It was pointed out to me that since PASS is such a huge networking event, any employer would be crazy to send a good employee to the event. They’ll just come back and hand in their two weeks notice. You know, that’s entirely possible. But, let’s not confuse networking with job hunting. Funny enough, while I did get my latest job while at the PASS Summit, it wasn’t through the personal network that I had built up over the years of going to, and speaking at, the Summit.
I use that network as an extensive knowledge base. If I have a question about Availability Groups, I have at least three different people I can reach out to. If I get stuck on some internals question, I have other individuals I speak with. I know who to talk to if I get stuck in PowerShell. Think about it. How much more valuable does that make me to an employer? They’re not just hiring me. They’re hiring my network. But that’s only part of how you want to convince your boss to send you to the PASS Summit. Let’s go over a few items that will make it easier for you to convince your employer it absolutely is in their best interest to send you to the PASS Summit.

Extracted data
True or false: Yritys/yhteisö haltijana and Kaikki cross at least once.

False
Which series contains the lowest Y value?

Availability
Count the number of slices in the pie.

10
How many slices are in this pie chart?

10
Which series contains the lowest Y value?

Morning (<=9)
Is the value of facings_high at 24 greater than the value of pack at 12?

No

What this exercise asks
A. According to the PASS Summit passage, why does the author's network make the author more valuable to an employer?
B. Can you copy the PASS Summit passage word for word, beginning at the words "It was pointed" and stopping after the words "at, the Summit."?

Answers for each item
A. The author uses the network as an extensive knowledge base, with specific people to contact when stuck on Availability Groups, internals, or PowerShell. An employer hiring the author is therefore hiring that network as well.

B.
It was pointed out to me that since PASS is such a huge networking event, any employer would be crazy to send a good employee to the event. They’ll just come back and hand in their two weeks notice. You know, that’s entirely possible. But, let’s not confuse networking with job hunting. Funny enough, while I did get my latest job while at the PASS Summit, it wasn’t through the personal network that I had built up over the years of going to, and speaking at, the Summit.